Types of Trades
The two most common types of trades that occur within the stock market are buying and selling shares. These market orders are the basic types of transactions that are most commonly thought of when the topic of investing is brought up. There is little control given to the investor in these types of trades. Once an order is placed, they have no choice at what price it is filled. Since these are the simplest types of trades, the transaction fee for fulfilling them is relatively low. The market, however, is not all so simple. There are several other types of trades that occur.

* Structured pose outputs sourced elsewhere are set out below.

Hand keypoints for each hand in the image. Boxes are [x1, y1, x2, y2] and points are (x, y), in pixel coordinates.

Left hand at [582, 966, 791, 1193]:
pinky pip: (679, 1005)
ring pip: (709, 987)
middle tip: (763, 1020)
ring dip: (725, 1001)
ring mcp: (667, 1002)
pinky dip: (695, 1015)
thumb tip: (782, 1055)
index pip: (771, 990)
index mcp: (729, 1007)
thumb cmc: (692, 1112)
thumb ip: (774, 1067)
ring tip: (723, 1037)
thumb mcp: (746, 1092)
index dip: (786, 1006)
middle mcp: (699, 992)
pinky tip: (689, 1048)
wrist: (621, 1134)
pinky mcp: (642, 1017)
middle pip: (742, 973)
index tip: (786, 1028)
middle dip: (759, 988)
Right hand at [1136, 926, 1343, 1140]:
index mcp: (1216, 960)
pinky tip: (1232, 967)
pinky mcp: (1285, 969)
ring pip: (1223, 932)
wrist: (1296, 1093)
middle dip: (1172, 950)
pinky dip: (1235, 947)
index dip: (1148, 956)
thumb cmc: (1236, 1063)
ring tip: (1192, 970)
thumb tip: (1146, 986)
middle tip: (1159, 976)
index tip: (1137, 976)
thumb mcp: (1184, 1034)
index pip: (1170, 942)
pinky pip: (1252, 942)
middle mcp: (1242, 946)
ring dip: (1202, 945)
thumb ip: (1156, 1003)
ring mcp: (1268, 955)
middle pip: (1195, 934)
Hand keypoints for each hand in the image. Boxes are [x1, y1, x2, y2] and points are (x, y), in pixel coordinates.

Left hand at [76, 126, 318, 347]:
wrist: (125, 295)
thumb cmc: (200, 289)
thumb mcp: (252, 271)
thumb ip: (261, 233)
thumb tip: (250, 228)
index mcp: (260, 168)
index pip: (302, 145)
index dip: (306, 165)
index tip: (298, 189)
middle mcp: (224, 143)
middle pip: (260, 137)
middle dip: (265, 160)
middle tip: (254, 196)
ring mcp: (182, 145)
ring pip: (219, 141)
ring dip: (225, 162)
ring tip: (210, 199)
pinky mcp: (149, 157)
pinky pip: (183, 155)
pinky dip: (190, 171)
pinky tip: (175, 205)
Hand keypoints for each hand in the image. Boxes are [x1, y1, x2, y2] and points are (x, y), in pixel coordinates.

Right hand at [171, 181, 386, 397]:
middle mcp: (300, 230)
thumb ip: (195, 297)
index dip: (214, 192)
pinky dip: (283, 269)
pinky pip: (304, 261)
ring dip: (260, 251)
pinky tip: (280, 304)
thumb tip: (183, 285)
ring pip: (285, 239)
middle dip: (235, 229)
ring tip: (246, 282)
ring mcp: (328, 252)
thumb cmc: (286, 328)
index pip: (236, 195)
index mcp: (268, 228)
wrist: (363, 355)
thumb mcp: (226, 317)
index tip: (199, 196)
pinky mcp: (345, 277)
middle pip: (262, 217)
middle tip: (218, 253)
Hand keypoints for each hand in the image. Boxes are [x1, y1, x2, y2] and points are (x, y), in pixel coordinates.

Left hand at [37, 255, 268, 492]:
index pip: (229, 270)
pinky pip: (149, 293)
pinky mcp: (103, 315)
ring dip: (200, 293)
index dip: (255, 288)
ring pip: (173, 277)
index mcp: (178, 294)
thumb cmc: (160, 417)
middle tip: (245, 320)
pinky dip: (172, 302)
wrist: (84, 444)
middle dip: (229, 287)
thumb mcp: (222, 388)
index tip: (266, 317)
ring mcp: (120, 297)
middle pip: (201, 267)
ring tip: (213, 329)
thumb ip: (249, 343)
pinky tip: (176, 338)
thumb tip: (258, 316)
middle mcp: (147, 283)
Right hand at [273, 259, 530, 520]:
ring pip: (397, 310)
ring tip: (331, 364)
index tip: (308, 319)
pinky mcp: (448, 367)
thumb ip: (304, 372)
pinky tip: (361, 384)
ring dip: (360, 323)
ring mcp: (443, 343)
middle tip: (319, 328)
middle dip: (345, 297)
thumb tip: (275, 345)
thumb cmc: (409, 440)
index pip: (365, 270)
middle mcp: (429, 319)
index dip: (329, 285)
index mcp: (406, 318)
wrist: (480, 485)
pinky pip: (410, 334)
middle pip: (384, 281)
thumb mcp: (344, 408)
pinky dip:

The first of these transactions is called a buy-limit order. This is when a trader specifies a set price at which he will buy shares. If the shares are more expensive, the broker will not execute the trade. It will only be fulfilled if the market price is at or lower than the specified price. This is great for traders who know what price they are interested in since it makes the transaction more automatic. A time limit is placed on the order detailing how long it will be left open.
There are also sell-stop orders that stipulate at what price a trade will be closed. Like a limit order, a predetermined price is set for these trades. Once shares fall to that price, the shares are sold by the broker. Again, this is an automatic way to cut losses if the market turns against the trader.
The above trades pertain only to long trades. In short trades, an individual is rooting for the price of stock to go down. This is because the trader borrows stock from a company and then immediately sells them at market price. If stock prices drop, the trader can then buy the shares back for a cheaper price before selling them back to the company. For example, if a share of stock were borrowed at $100, and then drops to $80, the trader would then take a $20 profit when the stocks are resold to the company. There are also limit and stop orders that pertain to short trades. These are called sell-limit orders and buy-stop orders.
The major drawback to shorting stock is that there is unlimited potential for loss. When a stock declines in price, it can only go so far. Even a $500 share like Google can only drop down to zero. When a stock goes up, however, there is no limit as to how far it can climb. Because of this danger, shorts should be left only to the experienced trader.